The Meaning, as far as I could tell – which section also contains thinly veiled spoilers!
And “funny” – peculiar funny, not ha-ha funny – is how he feels. He is not remorseful, at least not at a conscious level. The knowledge of his crime, however, makes it impossible for him to resume normal relationships with the people around him, even if they do not suspect him. Now philosophically – for we are told that Dostoevsky always wrote philosophically – there is a problem with the notion that taking life will cause an irrevocable break between the murderer and society. That problem is, it’s not true. Murderers generally get caught, or occasionally don’t; what they are not generally known for is confessing their murder due to a sense of acute alienation.
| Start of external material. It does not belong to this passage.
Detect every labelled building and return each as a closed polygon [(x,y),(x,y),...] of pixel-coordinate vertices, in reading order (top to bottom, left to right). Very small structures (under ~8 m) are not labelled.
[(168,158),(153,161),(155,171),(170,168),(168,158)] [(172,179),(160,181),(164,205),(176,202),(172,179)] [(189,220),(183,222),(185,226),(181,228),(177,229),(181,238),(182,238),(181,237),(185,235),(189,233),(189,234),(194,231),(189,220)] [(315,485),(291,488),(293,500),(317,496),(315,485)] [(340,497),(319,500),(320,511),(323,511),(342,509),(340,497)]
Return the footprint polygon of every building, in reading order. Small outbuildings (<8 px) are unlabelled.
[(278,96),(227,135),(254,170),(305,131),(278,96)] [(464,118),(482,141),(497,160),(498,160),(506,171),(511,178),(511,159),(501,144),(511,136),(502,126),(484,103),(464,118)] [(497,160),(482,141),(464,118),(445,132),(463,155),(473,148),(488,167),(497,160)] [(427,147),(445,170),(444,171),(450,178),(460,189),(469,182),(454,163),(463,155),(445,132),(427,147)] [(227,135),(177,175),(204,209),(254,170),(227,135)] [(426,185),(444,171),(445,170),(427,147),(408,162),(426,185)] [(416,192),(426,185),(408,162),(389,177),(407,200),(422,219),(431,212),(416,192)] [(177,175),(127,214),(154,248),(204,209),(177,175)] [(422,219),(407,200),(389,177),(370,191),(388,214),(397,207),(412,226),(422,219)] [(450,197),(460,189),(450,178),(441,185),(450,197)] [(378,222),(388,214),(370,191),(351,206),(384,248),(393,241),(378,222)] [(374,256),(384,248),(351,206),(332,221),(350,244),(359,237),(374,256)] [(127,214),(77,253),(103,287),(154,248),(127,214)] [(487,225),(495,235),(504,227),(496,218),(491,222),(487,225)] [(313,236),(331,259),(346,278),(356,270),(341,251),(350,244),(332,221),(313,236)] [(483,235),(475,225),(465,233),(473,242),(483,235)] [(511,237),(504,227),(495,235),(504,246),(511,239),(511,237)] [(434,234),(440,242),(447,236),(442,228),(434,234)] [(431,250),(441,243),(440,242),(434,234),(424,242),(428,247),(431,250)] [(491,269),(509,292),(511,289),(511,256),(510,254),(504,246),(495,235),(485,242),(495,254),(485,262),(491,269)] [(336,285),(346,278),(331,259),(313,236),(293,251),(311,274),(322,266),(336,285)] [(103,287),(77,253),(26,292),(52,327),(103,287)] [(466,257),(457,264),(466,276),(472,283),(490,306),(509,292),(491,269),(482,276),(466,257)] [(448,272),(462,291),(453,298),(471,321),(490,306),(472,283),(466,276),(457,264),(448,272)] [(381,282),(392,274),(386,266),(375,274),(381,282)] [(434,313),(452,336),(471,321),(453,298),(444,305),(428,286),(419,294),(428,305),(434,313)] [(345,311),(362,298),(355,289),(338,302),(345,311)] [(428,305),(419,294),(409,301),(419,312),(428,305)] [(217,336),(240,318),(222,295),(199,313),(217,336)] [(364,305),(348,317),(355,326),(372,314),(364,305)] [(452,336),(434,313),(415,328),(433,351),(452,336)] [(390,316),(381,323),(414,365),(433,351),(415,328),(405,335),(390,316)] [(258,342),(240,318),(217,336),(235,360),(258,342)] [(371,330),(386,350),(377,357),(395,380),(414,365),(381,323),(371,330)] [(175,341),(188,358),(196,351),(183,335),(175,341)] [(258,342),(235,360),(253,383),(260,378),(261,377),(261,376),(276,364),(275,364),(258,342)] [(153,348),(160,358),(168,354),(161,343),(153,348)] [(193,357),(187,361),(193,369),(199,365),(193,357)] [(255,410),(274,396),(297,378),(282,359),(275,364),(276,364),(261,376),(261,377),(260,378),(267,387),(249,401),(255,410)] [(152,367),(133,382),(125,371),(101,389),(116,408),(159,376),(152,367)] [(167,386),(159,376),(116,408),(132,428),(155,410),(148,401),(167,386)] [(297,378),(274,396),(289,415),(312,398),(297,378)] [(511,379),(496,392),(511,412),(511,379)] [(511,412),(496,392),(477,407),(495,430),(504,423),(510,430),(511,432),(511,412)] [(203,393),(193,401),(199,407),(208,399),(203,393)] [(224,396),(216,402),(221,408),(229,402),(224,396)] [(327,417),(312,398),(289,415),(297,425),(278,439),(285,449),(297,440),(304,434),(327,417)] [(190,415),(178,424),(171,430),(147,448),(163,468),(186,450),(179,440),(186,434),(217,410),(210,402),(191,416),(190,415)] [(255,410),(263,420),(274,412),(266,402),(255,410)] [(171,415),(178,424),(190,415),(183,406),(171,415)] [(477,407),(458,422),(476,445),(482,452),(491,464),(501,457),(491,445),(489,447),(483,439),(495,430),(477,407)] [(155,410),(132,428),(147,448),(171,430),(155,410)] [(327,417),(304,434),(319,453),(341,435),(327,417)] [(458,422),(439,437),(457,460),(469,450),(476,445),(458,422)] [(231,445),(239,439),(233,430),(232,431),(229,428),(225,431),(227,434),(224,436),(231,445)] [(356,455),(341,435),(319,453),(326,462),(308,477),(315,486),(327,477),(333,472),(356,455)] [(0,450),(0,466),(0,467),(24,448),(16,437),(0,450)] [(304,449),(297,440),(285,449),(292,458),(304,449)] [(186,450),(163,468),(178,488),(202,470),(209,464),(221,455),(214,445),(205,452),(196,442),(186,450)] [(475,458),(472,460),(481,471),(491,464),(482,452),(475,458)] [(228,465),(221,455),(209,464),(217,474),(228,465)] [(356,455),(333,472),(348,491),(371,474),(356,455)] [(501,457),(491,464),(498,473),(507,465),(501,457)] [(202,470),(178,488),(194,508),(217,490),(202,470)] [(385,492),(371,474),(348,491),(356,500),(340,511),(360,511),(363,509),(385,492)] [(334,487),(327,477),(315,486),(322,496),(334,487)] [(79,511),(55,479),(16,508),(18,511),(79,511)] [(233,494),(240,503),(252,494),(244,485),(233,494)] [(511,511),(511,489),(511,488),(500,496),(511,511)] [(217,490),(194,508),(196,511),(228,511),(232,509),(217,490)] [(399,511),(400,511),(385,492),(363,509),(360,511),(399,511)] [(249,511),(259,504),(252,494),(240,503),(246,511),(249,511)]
But perhaps real-life murderers find other routes to redemption through suffering.
Raskolnikov kills, we gradually learn, out of a conviction that he is someone special, a “Napoleon” to whom ordinary laws of human conduct need not apply. Think of the frat boys in Alfred Hitchcock’s “Rope,” except wild-eyed and poor. Nietzsche notwithstanding, this kind of thinking hardly needs a staunch rebuttal, and to the extent that Dostoevsky works at skewering the Napoleon concept he is essentially making a strong stand against psychopathology. This is not exactly going out on a limb.
For my money, the two most memorable moments in C&P are, first, the frank confession of Marmeladov (the alcoholic) of his inability to keep himself from destroying his loved ones. It is as stark a picture of the destructive force of addiction as I have seen. The other is the pursuit of Raskalnikov by Porfiry, the proto-detective who, lacking physical evidence, cordially messes with his suspect’s mind in an attempt to trick him into spilling the beans.
So sure, there is much that is interesting and even compelling about Crime and Punishment. Still, I finished the book a bit puzzled about what elevates it to the status of a classic. The psychology of crime has been more accurately and more entertainingly thought through in an entire genre of crime and detective fiction in the nearly 150 years since Fyodor Mikhailovich put down his pen. The philosophical issues addressed in the book seem pretty antique, and if there is magic in the Russian prose it clearly doesn’t always translate well.
So, why are we still reading this book? Perhaps one of you learned gentle readers can school me on this point. Have at.